Lazenby was given a death sentence as a child due to his failing kidney and pledged to live life to the fullest, leading him to continually beat the odds - medical, romantic and professional. From his account, he'd arguably already lived up to the James Bond ideal of 1960s masculinity before he ever even got to play the character, and somehow used his twin gifts of confidence and charisma to con his way past the gatekeepers who probably should never have let him close to the Bond role in the first place.
Greenbaum, who comes to this from a background of mostly directing episodes of TV sitcoms, primarily presents this all in a manner not dissimilar to Comedy Central's Drunk History. He doesn't liquor up the now 77-year-old Lazenby and rejoice in his drunken tellings of his own history. No, the Drunk History aping is not that literal. However, he does complement Lazenby's stone cold sober account of his life story with broadly funny, somewhat cheap-looking recreations, many of which star actors you'll recognize like Jane Seymour, Jeff Garlin, Jake Johnson and Dana Carvey. Josh Lawson, who played Anchorman 2 's Rupert Murdoch stand-in, is especially winning as the younger Lazenby, playing him with just the right balance of charming arrogance and amusing ignorance to still be endearing.

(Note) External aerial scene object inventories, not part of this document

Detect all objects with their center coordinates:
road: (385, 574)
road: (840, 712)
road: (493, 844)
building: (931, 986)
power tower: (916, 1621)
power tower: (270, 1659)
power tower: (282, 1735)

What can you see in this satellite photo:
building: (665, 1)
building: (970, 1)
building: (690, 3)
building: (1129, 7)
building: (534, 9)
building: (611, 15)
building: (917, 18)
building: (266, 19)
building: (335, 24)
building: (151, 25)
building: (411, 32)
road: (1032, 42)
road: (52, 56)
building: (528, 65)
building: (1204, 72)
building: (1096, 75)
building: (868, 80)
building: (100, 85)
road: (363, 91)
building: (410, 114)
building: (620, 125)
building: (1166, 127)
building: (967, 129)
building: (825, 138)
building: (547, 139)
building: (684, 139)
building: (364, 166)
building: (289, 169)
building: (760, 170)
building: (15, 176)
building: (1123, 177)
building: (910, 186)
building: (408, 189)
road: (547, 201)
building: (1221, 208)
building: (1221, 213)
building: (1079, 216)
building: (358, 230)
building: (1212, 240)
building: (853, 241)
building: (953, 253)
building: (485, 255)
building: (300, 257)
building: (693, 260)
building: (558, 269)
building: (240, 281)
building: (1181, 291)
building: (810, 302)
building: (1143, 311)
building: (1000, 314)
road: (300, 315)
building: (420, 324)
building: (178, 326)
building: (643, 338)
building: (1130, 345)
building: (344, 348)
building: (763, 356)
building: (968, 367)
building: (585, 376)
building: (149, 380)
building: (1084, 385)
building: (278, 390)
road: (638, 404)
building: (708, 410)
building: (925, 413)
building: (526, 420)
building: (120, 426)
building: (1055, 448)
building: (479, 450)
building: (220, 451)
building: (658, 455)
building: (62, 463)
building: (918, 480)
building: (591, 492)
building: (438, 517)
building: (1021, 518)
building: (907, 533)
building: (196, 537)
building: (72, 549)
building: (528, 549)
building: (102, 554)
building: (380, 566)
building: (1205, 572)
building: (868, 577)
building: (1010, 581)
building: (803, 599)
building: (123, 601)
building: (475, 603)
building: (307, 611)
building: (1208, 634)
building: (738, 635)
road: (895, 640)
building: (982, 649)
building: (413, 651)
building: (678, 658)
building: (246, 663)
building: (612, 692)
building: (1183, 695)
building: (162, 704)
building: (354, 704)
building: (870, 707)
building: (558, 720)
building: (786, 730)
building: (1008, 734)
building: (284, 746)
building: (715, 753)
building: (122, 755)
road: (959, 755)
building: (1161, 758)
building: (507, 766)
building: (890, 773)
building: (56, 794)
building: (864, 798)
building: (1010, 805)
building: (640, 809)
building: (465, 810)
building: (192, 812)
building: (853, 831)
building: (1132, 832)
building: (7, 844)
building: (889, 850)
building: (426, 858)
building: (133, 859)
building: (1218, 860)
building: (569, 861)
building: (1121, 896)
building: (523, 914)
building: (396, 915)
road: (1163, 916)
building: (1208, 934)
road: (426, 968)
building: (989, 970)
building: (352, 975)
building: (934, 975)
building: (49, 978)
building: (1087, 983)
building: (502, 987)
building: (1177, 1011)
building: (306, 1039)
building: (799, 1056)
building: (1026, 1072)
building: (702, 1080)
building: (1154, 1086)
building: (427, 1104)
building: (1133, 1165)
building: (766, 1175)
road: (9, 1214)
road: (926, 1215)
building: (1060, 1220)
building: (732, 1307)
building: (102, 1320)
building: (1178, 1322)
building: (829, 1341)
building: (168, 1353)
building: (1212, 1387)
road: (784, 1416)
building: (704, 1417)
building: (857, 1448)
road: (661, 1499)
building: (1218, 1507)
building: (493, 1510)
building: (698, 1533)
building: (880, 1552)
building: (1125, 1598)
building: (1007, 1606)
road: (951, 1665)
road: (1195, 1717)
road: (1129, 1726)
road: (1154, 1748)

Except that last part rings fairly hollow since the documentary effectively ends after finally getting to him walking away from Bond and offers only Lazenby's brief "I did some fun stuff after that, got married, had kids" as evidence of his happy, post-Bond life. Moreover, there are multiple areas where Greenbaum could have plunged deeper. I, for one, cannot believe he didn't draw the obvious connection between the heartbreak Lazenby suffered in his romantic life immediately prior to filming On Her Majesty's Secret Service and the heartbreak his Bond suffers in the film's most famous scene, the brutal ending which sees Bond cradling the dead body of his new bride and delusionally assuring cops: "It's all right. It's quite all right, really. She's having a rest. We'll be going on soon. There's no hurry you see, we have all the time in the world."

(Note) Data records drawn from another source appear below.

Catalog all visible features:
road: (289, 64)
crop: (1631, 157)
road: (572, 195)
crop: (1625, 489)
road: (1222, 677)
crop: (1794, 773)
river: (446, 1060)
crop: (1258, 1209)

But that's perhaps a minor quibble, a misreading of how deep Greenbaum actually wanted to go with this. His goal appears to have been to simply let Lazenby tell his story with all the charm of a real life World's Most Interesting Man, and then offer up some Austin Powers-like jokey recreations to help make the medicine go down. If that means meandering off on occasion to discuss Lazenby's first acid trip or that time he was having sex with a French girl when a life-changing phone call came his way then so be it.

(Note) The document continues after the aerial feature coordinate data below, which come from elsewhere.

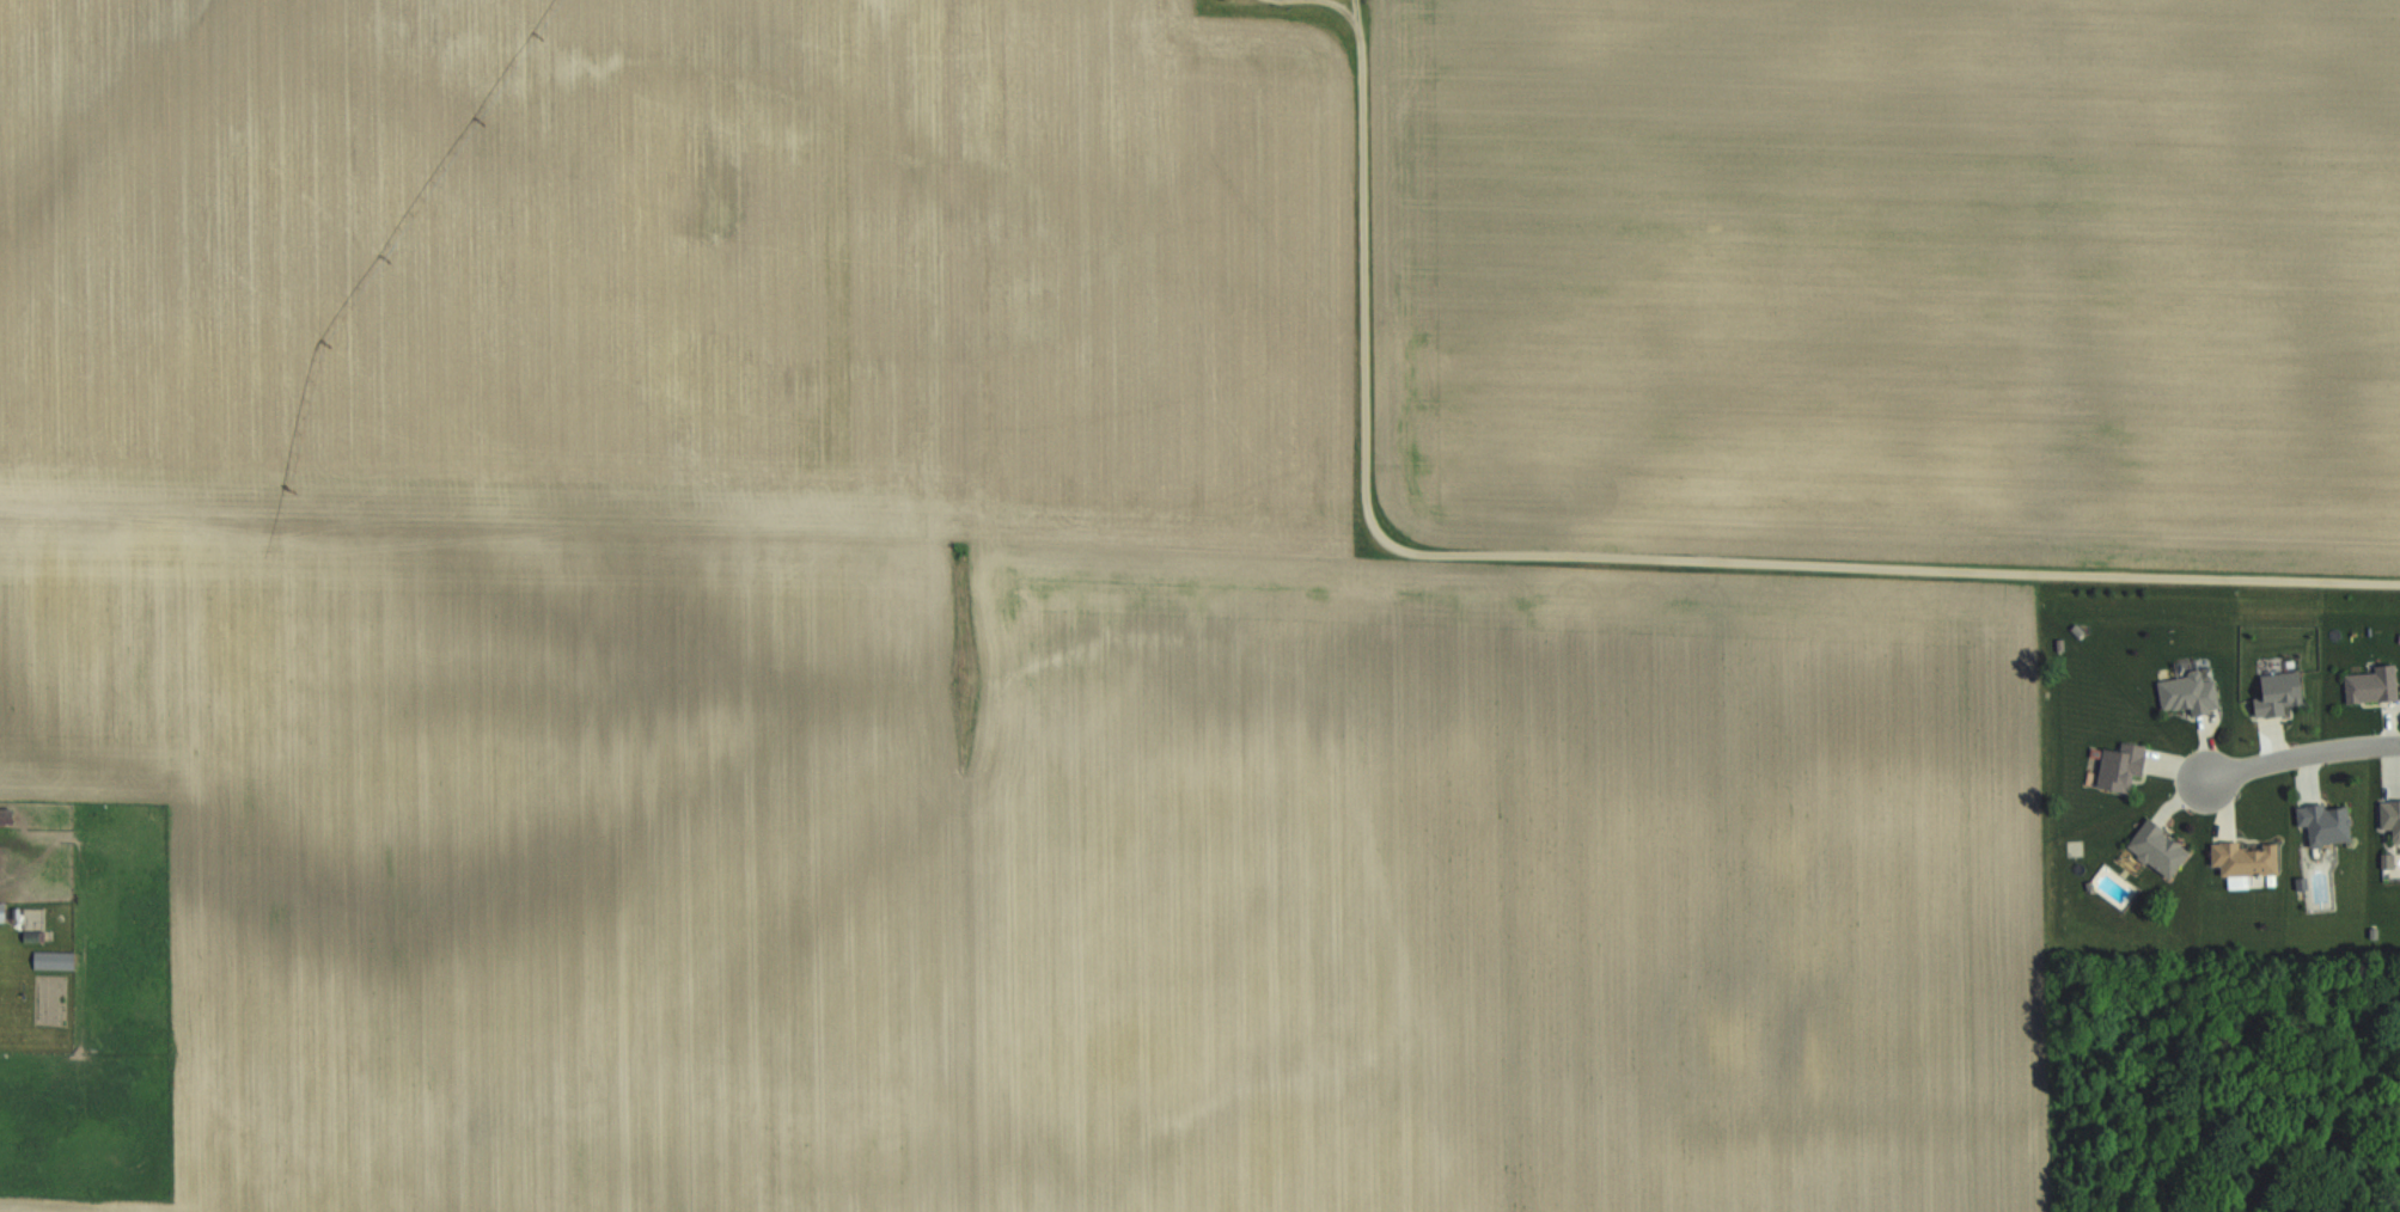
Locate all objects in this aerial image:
road: (1307, 2)
road: (1347, 13)
road: (1625, 561)
building: (2375, 686)
building: (2282, 694)
building: (2192, 695)
road: (2303, 755)
building: (2392, 821)
building: (2328, 824)
building: (2162, 849)
building: (2249, 860)
building: (5, 913)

THE BOTTOM LINEBecoming Bond is the documentary equivalent of bumping into a semi-famous person at a bar, and chatting them up about their increasingly improbable, but all-around awesome-sounding life into the wee hours of the morning. It's not exactly the most illuminating experience in terms of life lessons learned, but it's a damn fun evening, one best enjoyed if unburdened by "how much of this actually happened?" concerns.